Я вспомнил Тишкевича, одного из самых тупоголовых
консерваторов, до последнего клял засилье техники и всевластие Интернета.
– И уже презентация? Раньше размещение в Интернете
вообще публикацией не считали…
– Смотря какая публикация, – сказал он
торопливо. – Придешь? Клянусь, не попрошу меня угостить ведром черной
икры!
Я отмахнулся.
– Извини, работать надо. Бывай!.. Барбос, домой, домой,
не прикидывайся глухим.
Я почти вбежал под козырек, обливаясь потом, а когда
открылась дверь, вдвинулся тамбур, мокрый, будто меня обрызгало из поливочной
машины. В тамбуре вообще прохладно, работает кондишен, но Барбос все равно
плелся недовольный, не успел обнюхать весь район.
Импатика, как ни странно, несмотря на все ее богатство,
пробивалась долго и трудно. У книги есть то неоспоримое преимущество, которое
не могли отобрать ни кино, ни телевидение, ни даже баймы: она интерактивна уже
по самой природе букв, этих крохотных символов, таких невзрачных, таких
простеньких, таких обезличенных самих по себе.
Читающий книгу сам творит себе фильм, даже не фильм, а целый
мир: создает пространство, населяет его персонажами, общается с ними. Что
создает именно каждый читающий, видно уже из того, что по одной и той же книге
каждый лепит нечто личное. Если в фильме все для всех одинаково, то в книге
фразу: «Вошла красивая девушка», все сорок тысяч человек, купивших книгу,
рисуют себе сорок тысяч разных красоток: худых, толстеньких, рослых,
дюймовочек, стриженых, длинноволосых, блондинок, брюнеток, с мощным выменем или
вовсе без сисек, нордических, монголовидных, с кольцом в носу или без…
Я первый придумал паллиатив: начал создавать ветви сюжета.

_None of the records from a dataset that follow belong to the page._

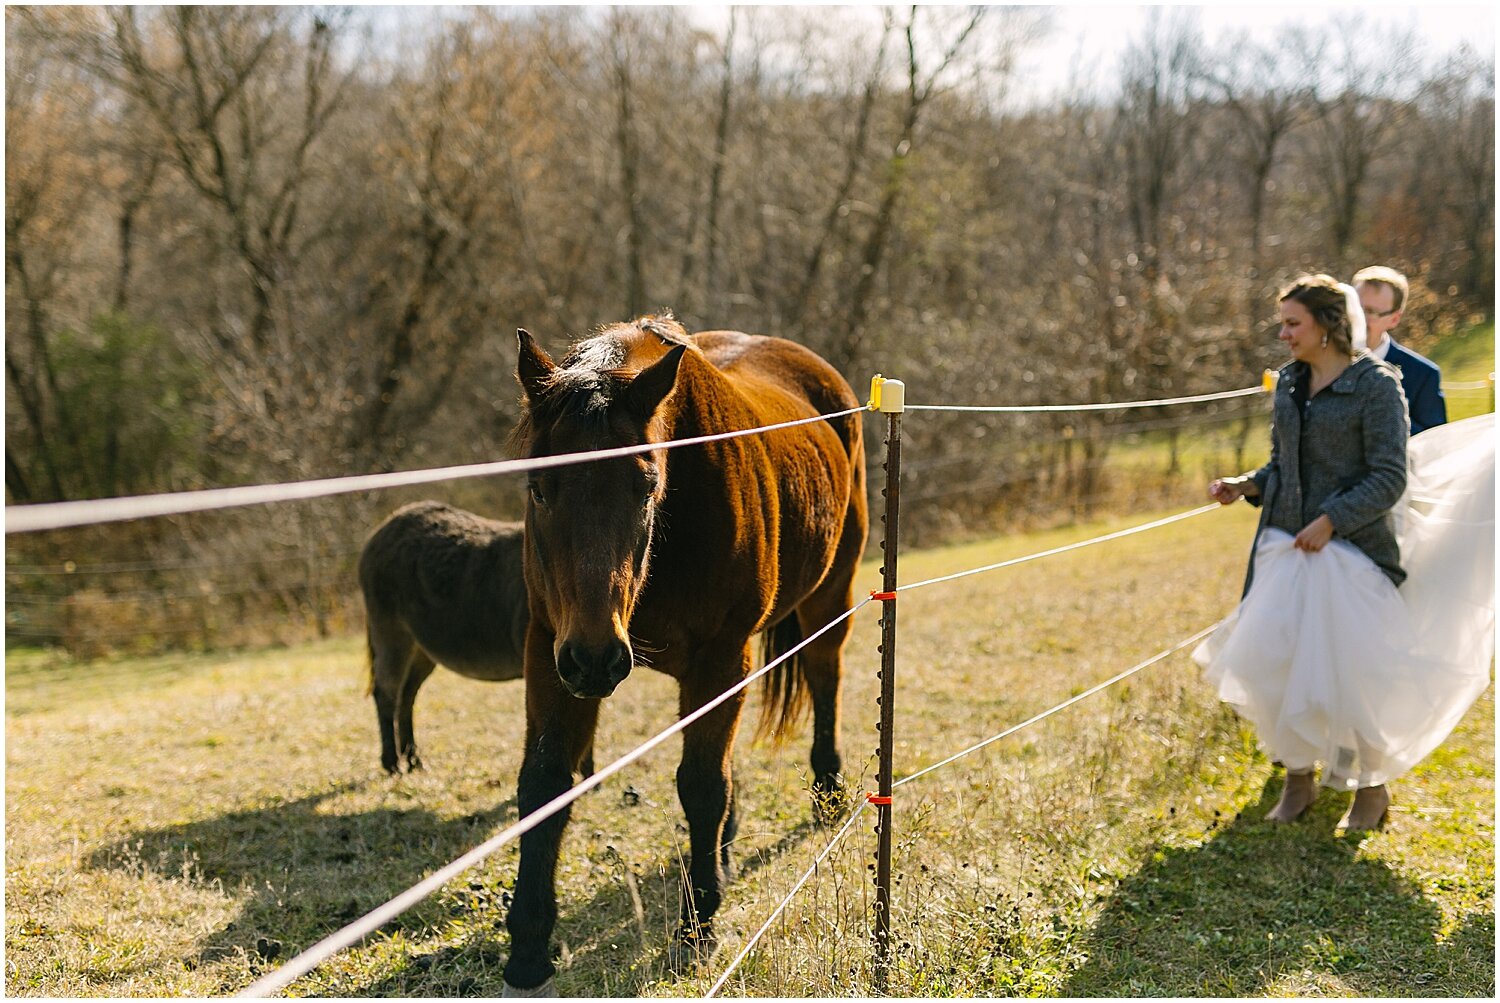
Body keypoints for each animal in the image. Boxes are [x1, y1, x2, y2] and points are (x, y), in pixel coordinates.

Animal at [501, 314, 870, 995]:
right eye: (539, 489)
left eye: (646, 485)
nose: (596, 658)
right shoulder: (550, 650)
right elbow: (543, 787)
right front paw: (529, 949)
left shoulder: (719, 659)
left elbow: (701, 784)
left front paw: (698, 929)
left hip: (829, 596)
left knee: (825, 676)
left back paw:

После обязательной для всех первой сцены давал вариант, условно говоря, «да или
нет», а затем разрабатывал каждый в отдельности, а там давал возможность
выбирать еще и еще. Таким образом, читатель мог выбрать вариант действия, как
бы поступил именно он, и потому к финалу книги каждый приходил с закономерным
результатом.
Конечно, это не сорок тысяч миров, как при чтении письменной
книги, больше чем просто на сорок разных ветвей у меня сил не хватало, но и то
для большинства авторов просто недостижимо: едва-едва набирают три-четыре
непротиворечивые концовки. Правда, сорок тысяч и не требуется. На самом деле
разброс вкусов не настолько велик, как кажется. В этом убеждается каждый автор,
поставивший книгу в Сеть или же выслушивающий комментарии к уже вышедшей из
печати.
Сперва все отзывы выглядят яркими и свежими, потом начинают
повторяться, а затем уже свежая мысль или пожелание вообще редкость, наконец,
автор видит, что все его читатели укладываются в десяток, если не меньше, четко
очерченных категорий. Вкусы и пристрастия, увы, у большинства одинаковы. Чтобы
услышать что-то иное, надо вообще сменить жанр, написать нечто рассчитанное на
принципиально другую аудиторию.
Конечно, видеокниги потеряли многое из того, что присуще
книгам: метафоры, многозначность слов, иные истолкования уже известных
символов, что позволяет создавать намеки, юмор оттенков, но зато прибрели то,
чем отличается век нынешний от всех веков предыдущих: огромное, просто
невообразимое количество информации, вбитой в каждый текст! На этом фоне потери
буквенных метафор не больше потерь умения плести кнуты или разжигать огонь
трением. Да, современный человек не умеет ни того, ни другого, но кнут ему без
надобности, огонь зажжет от зажигалки, зато сохраненные время и усилия потратит
на что-то более полезное.
Барбос первым врывается в квартиру, делая вид, что ноги
можно не мыть, чует, когда в самом деле эту процедуру прыганья в ванну можно
пропустить, ринулся к миске, оглянулся с укором.